WHAT YOU WILL DO:
A - According to the JSON overview, what file drives the processing of JSON files in Qlik Catalog?
B - Quote the JSON overview starting at "JSON: Overview" and ending at "into queryable tables.".

SOURCE PASSAGE:

----

JSON: Overview
Javascript Object Notation (JSON) is a lightweight, text-based data transfer format well-suited for the exchange of data.
Qlik Catalog supports the ingest of JSON formatted data [including flat files and kafka queues] and conversion of that data into queryable tables.
JSON works by encoding Javascript variables (objects) and passing them using special notation–hence the name JavaScript Object Notation. JavaScript notation enables objects to be defined using key:value syntax; the object in this context is a record. Note that while JSON supports ordered sequences of values called arrays where fields are determined by an index, arrays are not supported by Qlik Catalog at this time.
In Qlik Catalog, processing of JSON Files is driven by a Hierarchical Extraction and Normalization (.hen) file—the file is created manually by hand in the text editor of choice. The HEN file works similarly to a copybook for mainframe or XSD for XML; it is a specification file uploaded with the data. The HEN file describes and validates the data upon ingest into Qlik Catalog.
JSON .hen specification: Creating hierarchical extraction and normalization files
A .hen file defines Hierarchy Extraction and Normalization (== HEN) rules for extracting tabular record-oriented data from JSON data structures.
Conversion to a tabular format is required when one wants to perform data analysis using relational databases, spreadsheets, and BI visualization tools.

----

SUPPLIED ENTRIES:
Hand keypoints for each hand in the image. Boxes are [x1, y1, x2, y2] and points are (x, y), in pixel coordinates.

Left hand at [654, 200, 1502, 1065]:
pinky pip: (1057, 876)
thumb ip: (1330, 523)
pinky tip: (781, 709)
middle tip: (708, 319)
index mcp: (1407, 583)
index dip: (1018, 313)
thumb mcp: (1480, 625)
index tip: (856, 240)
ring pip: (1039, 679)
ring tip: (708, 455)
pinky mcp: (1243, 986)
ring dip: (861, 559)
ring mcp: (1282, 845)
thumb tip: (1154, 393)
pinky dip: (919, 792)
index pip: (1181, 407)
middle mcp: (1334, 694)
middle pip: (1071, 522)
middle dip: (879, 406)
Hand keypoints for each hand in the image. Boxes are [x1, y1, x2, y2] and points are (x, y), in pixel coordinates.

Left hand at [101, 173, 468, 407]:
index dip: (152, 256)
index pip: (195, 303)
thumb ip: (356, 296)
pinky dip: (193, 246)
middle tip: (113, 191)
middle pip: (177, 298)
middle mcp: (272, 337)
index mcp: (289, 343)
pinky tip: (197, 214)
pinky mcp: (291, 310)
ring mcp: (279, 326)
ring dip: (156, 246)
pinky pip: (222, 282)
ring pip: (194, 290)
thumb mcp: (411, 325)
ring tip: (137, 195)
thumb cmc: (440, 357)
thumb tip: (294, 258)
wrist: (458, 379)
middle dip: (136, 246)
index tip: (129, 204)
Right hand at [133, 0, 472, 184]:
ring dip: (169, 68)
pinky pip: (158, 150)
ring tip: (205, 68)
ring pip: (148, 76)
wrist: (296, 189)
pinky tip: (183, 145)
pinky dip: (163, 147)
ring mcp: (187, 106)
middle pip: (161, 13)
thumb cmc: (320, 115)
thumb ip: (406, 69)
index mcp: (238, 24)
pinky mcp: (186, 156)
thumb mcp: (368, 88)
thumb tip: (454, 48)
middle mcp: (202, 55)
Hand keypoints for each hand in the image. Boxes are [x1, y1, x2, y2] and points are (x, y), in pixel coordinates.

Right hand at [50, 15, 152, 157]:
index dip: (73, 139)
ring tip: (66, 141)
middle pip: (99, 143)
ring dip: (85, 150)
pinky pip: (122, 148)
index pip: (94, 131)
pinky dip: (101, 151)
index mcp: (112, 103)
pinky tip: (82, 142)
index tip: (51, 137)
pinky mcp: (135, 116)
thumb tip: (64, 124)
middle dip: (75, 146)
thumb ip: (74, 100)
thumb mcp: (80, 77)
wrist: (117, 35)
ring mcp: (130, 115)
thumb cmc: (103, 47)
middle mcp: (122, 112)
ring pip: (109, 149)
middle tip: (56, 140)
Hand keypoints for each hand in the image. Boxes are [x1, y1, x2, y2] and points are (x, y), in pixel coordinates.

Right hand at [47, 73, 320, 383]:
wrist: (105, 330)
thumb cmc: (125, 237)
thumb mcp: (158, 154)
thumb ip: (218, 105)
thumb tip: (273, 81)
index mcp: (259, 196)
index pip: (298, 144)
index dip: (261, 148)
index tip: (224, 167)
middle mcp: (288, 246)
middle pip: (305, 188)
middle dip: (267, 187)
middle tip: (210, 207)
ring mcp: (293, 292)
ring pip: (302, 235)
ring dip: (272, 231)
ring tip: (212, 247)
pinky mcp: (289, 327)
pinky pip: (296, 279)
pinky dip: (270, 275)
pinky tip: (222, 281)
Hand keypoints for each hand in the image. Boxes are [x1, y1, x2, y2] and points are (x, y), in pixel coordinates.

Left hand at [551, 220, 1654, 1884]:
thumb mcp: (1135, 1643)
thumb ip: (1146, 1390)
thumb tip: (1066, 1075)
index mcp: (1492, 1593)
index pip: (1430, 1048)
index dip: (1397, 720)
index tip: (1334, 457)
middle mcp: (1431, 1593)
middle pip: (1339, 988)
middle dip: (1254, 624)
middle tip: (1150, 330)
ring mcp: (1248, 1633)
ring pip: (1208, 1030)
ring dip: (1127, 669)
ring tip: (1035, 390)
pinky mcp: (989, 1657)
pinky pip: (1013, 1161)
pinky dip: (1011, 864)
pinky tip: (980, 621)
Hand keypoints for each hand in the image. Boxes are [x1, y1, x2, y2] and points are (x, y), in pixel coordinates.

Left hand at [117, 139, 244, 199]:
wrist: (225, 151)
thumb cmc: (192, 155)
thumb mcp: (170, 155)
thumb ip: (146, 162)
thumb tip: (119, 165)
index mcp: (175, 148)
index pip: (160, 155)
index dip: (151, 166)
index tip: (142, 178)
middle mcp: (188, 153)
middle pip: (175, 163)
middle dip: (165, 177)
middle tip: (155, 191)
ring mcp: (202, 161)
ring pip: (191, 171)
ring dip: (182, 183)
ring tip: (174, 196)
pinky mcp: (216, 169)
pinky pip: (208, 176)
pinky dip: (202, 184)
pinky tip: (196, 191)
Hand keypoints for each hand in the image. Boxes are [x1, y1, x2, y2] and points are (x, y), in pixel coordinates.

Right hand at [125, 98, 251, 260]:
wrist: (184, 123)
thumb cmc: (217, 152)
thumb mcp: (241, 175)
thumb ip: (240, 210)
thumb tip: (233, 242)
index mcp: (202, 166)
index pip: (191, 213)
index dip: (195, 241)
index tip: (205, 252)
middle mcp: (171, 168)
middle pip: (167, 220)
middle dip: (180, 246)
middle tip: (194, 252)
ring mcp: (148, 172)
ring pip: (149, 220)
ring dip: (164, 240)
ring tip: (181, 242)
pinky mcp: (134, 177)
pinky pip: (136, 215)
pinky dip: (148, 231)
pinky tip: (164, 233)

----

RESPONSES FOR EACH TASK:
A - A Hierarchical Extraction and Normalization (.hen) file drives it.

B -
JSON: Overview
Javascript Object Notation (JSON) is a lightweight, text-based data transfer format well-suited for the exchange of data.
Qlik Catalog supports the ingest of JSON formatted data [including flat files and kafka queues] and conversion of that data into queryable tables.